Change IP address

Revision as of 17:24, 13 March 2020 by Anuj.kumar (talk | contribs) (Updated the correct link to the gh issue.)

When doing a live migration of a process from one host to another a common question is -- how to deal with the different IP address on the destination host. Although the correct answer would be -- use containers, moving a service onto different IP address might make sense. This article describes how to do it.

Note.svg Note: This is not yet implemented in CRIU: [1]

Problem

Just changing the IP address and letting the things work as they used to is not possible not due to CRIU constraints, but due to how TCP connection operates according to the protocol. One cannot proceed the packet flow with one IP address changed, the client would just ignore such packets.

So when talking about migrating a server to some other place with some other IP three things are to be considered.

Listening sockets

If your server is bound to 0.0.0.0 (INADDR_ANY) then migration would "just work" there's no IP address that would mismatch. If your server is bound to some device, then you'll have to change the binding IP address. Right now this can be done by editing the images, in particular, all PF_INET sockets sit in files.img image and CRIT can be used to modify one.

In-flight connections

These are connect()-ed, but not yet accept()-ed. We have an option --skip-in-flight that makes criu ignore these guys.

Established sockets

These guys are tough, as they do have some real IP address wired into their configuration. Technically it's possible to restore the socket with different IP address (by modifying the inetsk.img with CRIT), but as was said -- the peer would not accept that. In the worst case the connection would get stuck till TCP timeout.

Possible solution

So if we're OK with just breaking these connections we need to teach criu to break them. There are two things to consider while doing this.

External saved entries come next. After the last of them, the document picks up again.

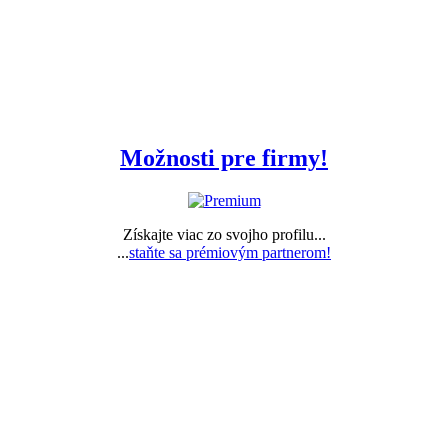
Možnosti pre firmy!
Získajte viac zo svojho profilu...
...
staňte sa prémiovým partnerom!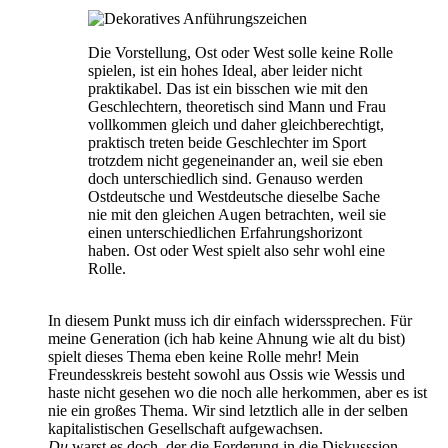
Die Vorstellung, Ost oder West solle keine Rolle
spielen, ist ein hohes Ideal, aber leider nicht
praktikabel. Das ist ein bisschen wie mit den
Geschlechtern, theoretisch sind Mann und Frau
vollkommen gleich und daher gleichberechtigt,
praktisch treten beide Geschlechter im Sport
trotzdem nicht gegeneinander an, weil sie eben
doch unterschiedlich sind. Genauso werden
Ostdeutsche und Westdeutsche dieselbe Sache
nie mit den gleichen Augen betrachten, weil sie
einen unterschiedlichen Erfahrungshorizont
haben. Ost oder West spielt also sehr wohl eine
Rolle.
In diesem Punkt muss ich dir einfach widerssprechen. Für
meine Generation (ich hab keine Ahnung wie alt du bist)
spielt dieses Thema eben keine Rolle mehr! Mein
Freundesskreis besteht sowohl aus Ossis wie Wessis und
haste nicht gesehen wo die noch alle herkommen, aber es ist
nie ein großes Thema. Wir sind letztlich alle in der selben
kapitalistischen Gesellschaft aufgewachsen.
Du
warst es doch, der die Forderung in die Diskusssion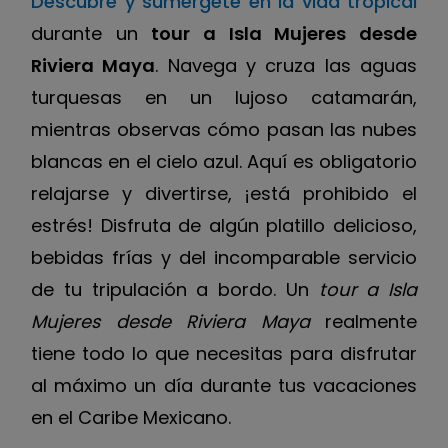
Descubre y sumérgete en la vida tropical
durante un
tour a Isla Mujeres desde
Riviera Maya
. Navega y cruza las aguas
turquesas en un lujoso catamarán,
mientras observas cómo pasan las nubes
blancas en el cielo azul. Aquí es obligatorio
relajarse y divertirse, ¡está prohibido el
estrés! Disfruta de algún platillo delicioso,
bebidas frías y del incomparable servicio
de tu tripulación a bordo. Un
tour a Isla
Mujeres desde Riviera Maya
realmente
tiene todo lo que necesitas para disfrutar
al máximo un día durante tus vacaciones
en el Caribe Mexicano.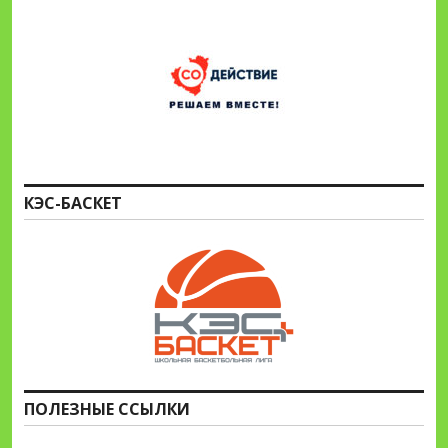
КЭС-БАСКЕТ
ПОЛЕЗНЫЕ ССЫЛКИ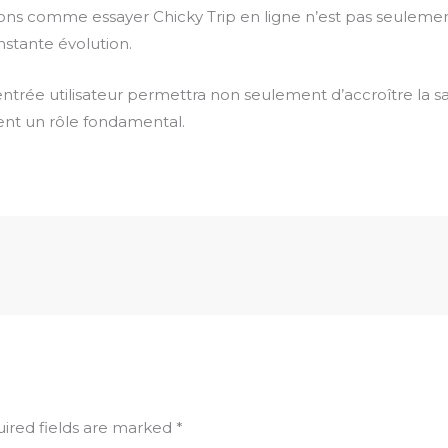
tions comme essayer Chicky Trip en ligne n’est pas seuleme
stante évolution.
trée utilisateur permettra non seulement d’accroître la sat
uent un rôle fondamental.
ired fields are marked
*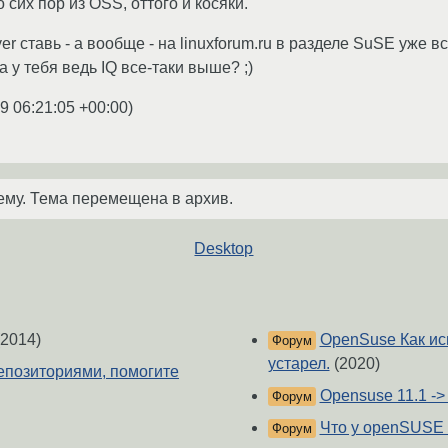
 сих пор из OSS, оттого и косяки.
r ставь - а вообще - на linuxforum.ru в разделе SuSE уже 
а у тебя ведь IQ все-таки выше? ;)
9 06:21:05 +00:00
)
ему. Тема перемещена в архив.
Desktop
2014)
OpenSuse Как ис
Форум
устарел.
(2020)
епозиториями, помогите
Opensuse 11.1 ->
Форум
Что у openSUSE 
Форум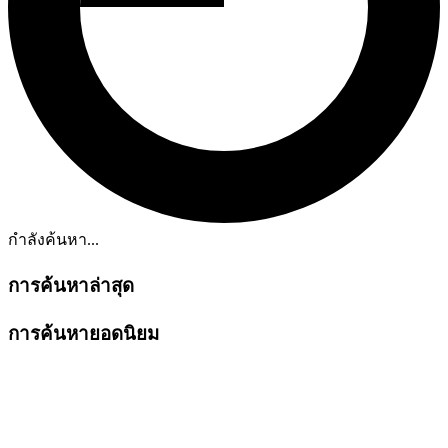
กำลังค้นหา...
การค้นหาล่าสุด
การค้นหายอดนิยม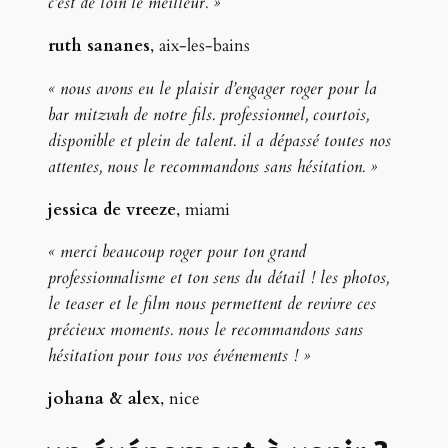
c’est de loin le meilleur. »
ruth sananes
, aix-les-bains
« nous avons eu le plaisir d’engager roger pour la
bar mitzvah de notre fils. professionnel, courtois,
disponible et plein de talent. il a dépassé toutes nos
attentes, nous le recommandons sans hésitation. »
jessica de vreeze
, miami
« merci beaucoup roger pour ton grand
professionnalisme et ton sens du détail ! les photos,
le teaser et le film nous permettent de revivre ces
précieux moments. nous le recommandons sans
hésitation pour tous vos événements ! »
johana & alex
, nice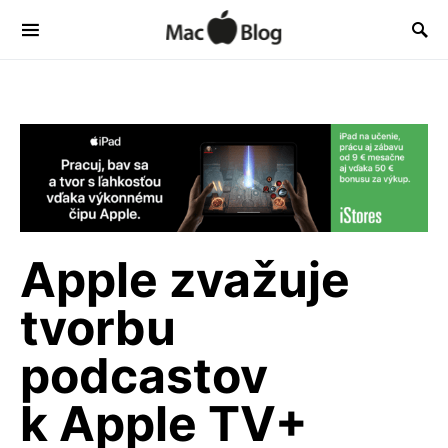
Apple zvažuje
tvorbu
podcastov
k Apple TV+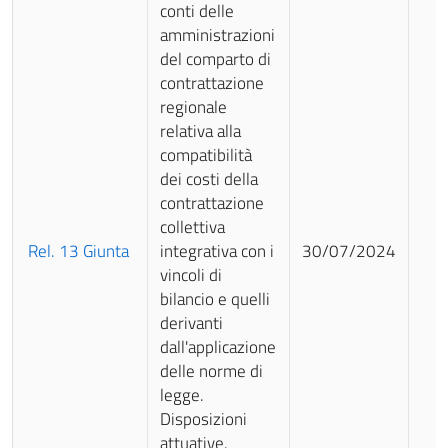
conti delle
amministrazioni
del comparto di
contrattazione
regionale
relativa alla
compatibilità
dei costi della
contrattazione
collettiva
Rel. 13 Giunta
integrativa con i
30/07/2024
vincoli di
bilancio e quelli
derivanti
dall'applicazione
delle norme di
legge.
Disposizioni
attuative.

a) Dumping sockets. Since we don't really need the connection we'd need to teach criu to skip those guys. The code dumping PF_INET sockets is in criu/sk-inet.c, the code dumping IPPROTO_TCP stuff is in criu/sk-tcp.c

b) Restoring sockets. Just leaving the hole in the place where the connected socket was is not nice, the server would get wrong error codes from syscalls and, which is worse, the hole might become busy with some other file (when server does open/socket/accept/whatever) which will break server internal logic. So at restore time we'd need to put some stub into the descriptor. I would suggest addressing this dump-time and instead of dumping the established socket into image dump the socket that looks like closed one. In this case socket restoring code would just restore the closed socket into proper place.